September 29th 2008
UNITED STATES - With no fanfare and little notice, the national debt has grown by more than $4 trillion during George W. Bush’s presidency.
It’s the biggest increase under any president in U.S history.
On the day President Bush took office, the national debt stood at $5.727 trillion. The latest number from the Treasury Department shows the national debt now stands at more than $9.849 trillion. That’s a 71.9 percent increase on Mr. Bush’s watch.

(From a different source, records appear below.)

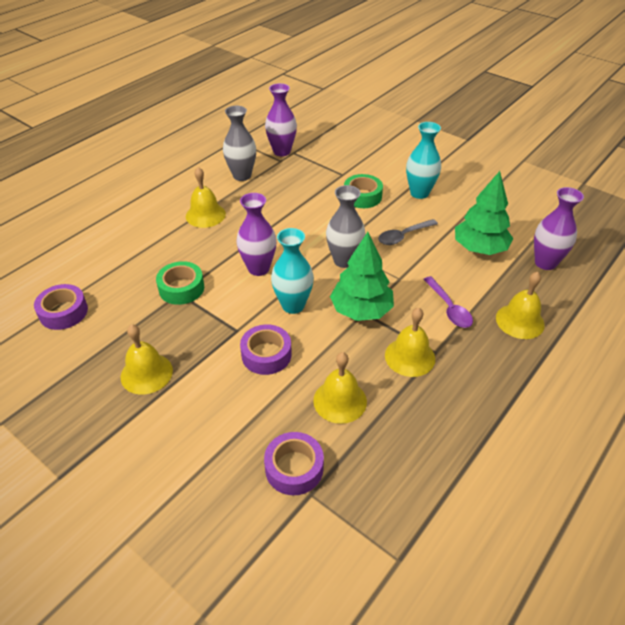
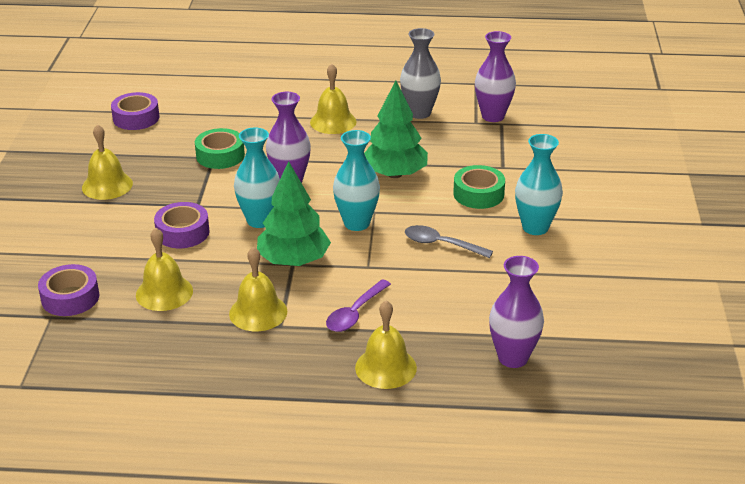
camera: 55 degrees right, 10 degrees down
(344, 260) = (356, 223): grey vase -> turquoise vase
(479, 248) = (482, 302): green tree -> green tree (394, 174)

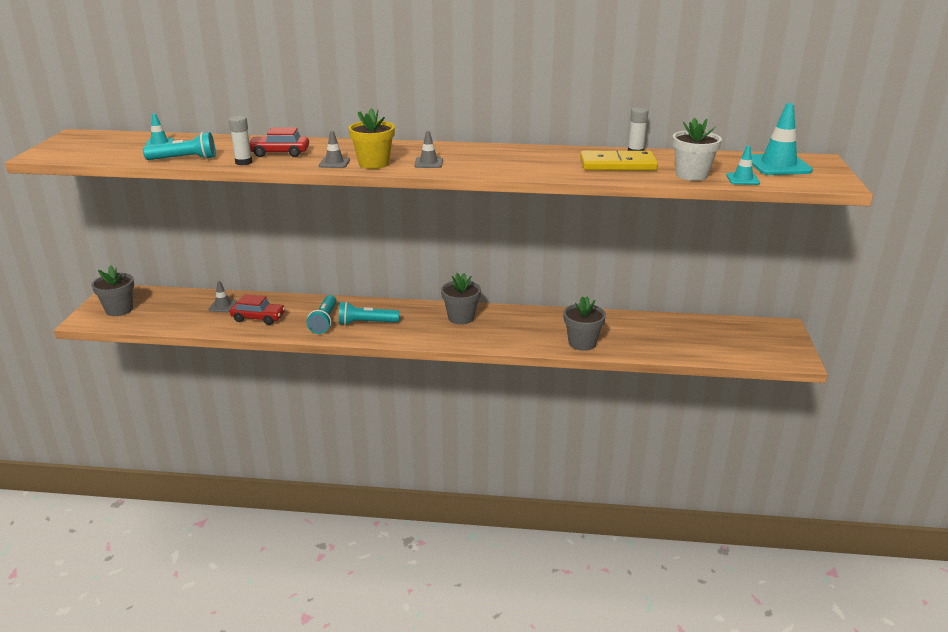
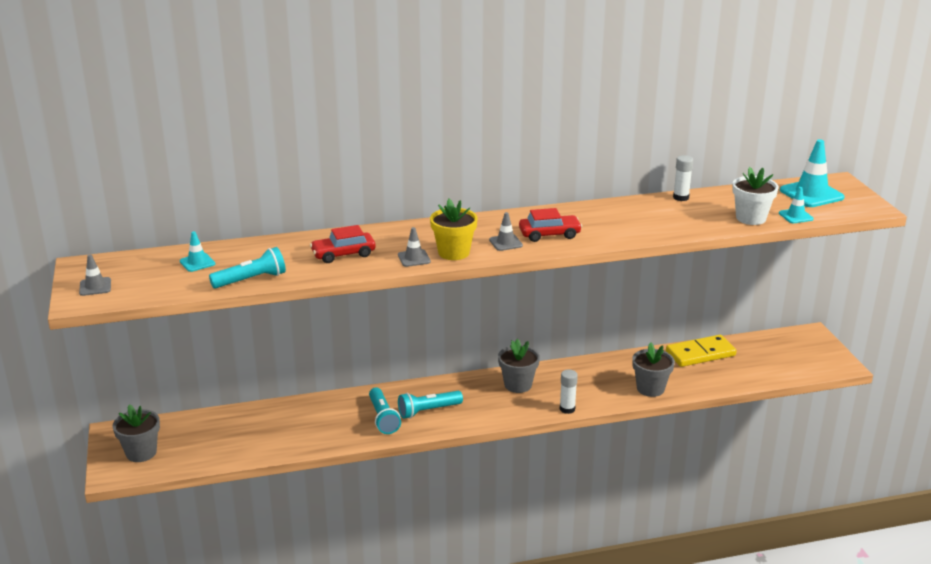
camera: 20 degrees left, 0 degrees up
(223, 306) = (257, 423): grey traffic cone -> grey traffic cone (95, 287)
(243, 162) = (320, 273): white glue stick -> white glue stick (567, 409)
(258, 318) = (309, 429): red car -> red car (549, 234)
(618, 165) = (678, 216): yellow domino -> yellow domino (700, 354)

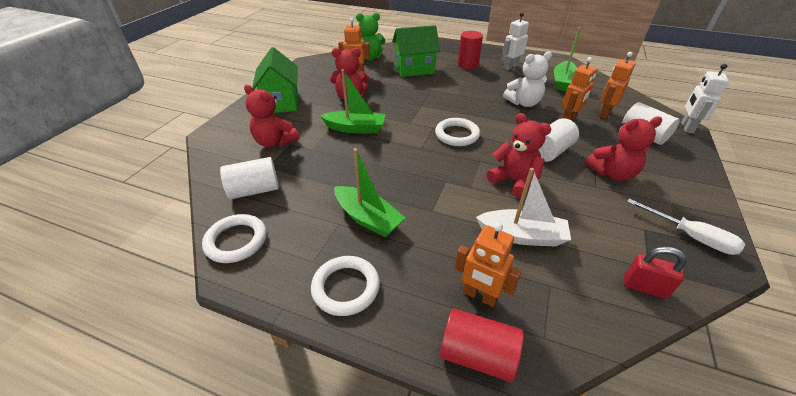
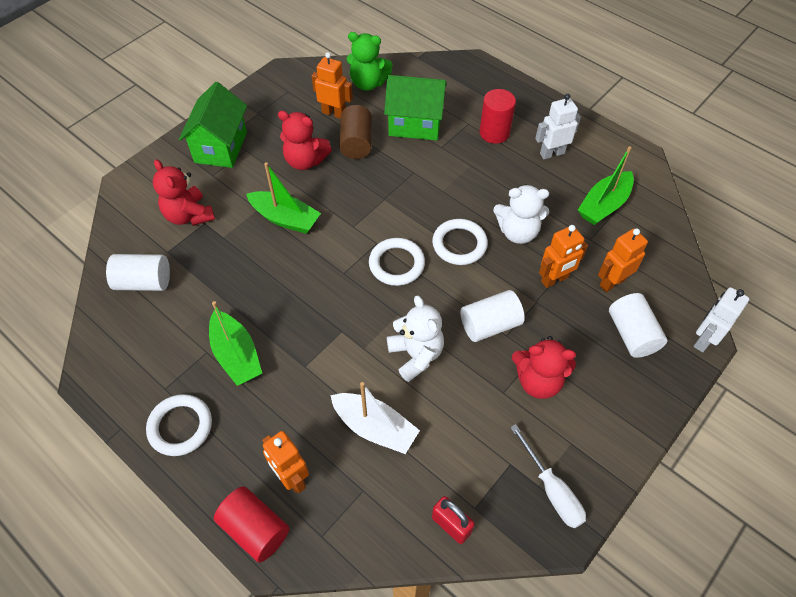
camera: 20 degrees right, 15 degrees up
(236, 241) = (107, 342): white ring -> white ring (459, 244)
(381, 83) = (356, 143): none -> brown cylinder
(514, 181) = (416, 355): red teddy bear -> white teddy bear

The bailout plan now pending in Congress could add hundreds of billions of dollars to the national debt – though President Bush said this morning he expects that over time, “much if not all” of the bailout money “will be paid back.”
But the government is taking no chances. Buried deep in the hundred pages of bailout legislation is a provision that would raise the statutory ceiling on the national debt to $11.315 trillion. It’ll be the 7th time the debt limit has been raised during this administration. In fact it was just two months ago, on July 30, that President Bush signed the Housing and Economic Recovery Act, which contained a provision raising the debt ceiling to $10.615 trillion.
Deputy Press Secretary Tony Fratto declined an invitation to comment on the enormous jump in the national debt during Mr. Bush’s presidency. He referred me to OMB – the Office of Management and Budget, which tried to make the case that as a percentage of the economy, the national debt is not that big.
In its budget documents in February, OMB estimated that next year’s national debt would hit $10.4 trillion – which it said would amount to 69.3 percent of the gross domestic product – the standard measure of the size of the economy.
That’s high – but far from an all-time high. After World War II, the national debt soared to over $270 billion – a quaint figure by today’s standards. Numerically, it’s less than the amount of federal budget deficit we now run up in a single year. But back in 1946, the Debt amounted to 121.7 percent of the size of the total economy.
By the time Richard Nixon began his second term in 1973, the national debt had grown to $466 billion – though as percentage of GDP, it had fallen to 35.7 percent.
Today, OMB press secretary Corinne Hirsch, renewed the oft-made government argument that reporters should focus on just that part of the national debt that is held by the public – now about $5.6 trillion and not include that portion billed as “intra-governmental holdings” – money the government owes itself – especially the Social Security and Medicare trust funds.
Of course, the government doesn’t have that money either. It’s been spent.
President Bush made that point himself on April 5, 2005, when he paid a visit to the offices of the Bureau of the Public Debt in Parkersburg, W.Va.
He was shown a white file cabinet with keypad locks on each of its four drawers in which the Social Security Trust Fund is stored. On that day, there was no cash – as he noted in a speech later in the day.
“There is no 'trust fund,' just IOUs that I saw firsthand, that future generations will pay – will pay for either in higher taxes, or reduced benefits, or cuts to other critical government programs,” he told an audience at West Virginia University.
The government didn’t have the money it owed itself back then – and still doesn’t.
A couple of weeks after he took office, President Bush addressed the Republican Congressional Retreat in Williamsburg and declared that his budget “pays down the national debt.”
In recent years, President Bush almost never mentions the national debt.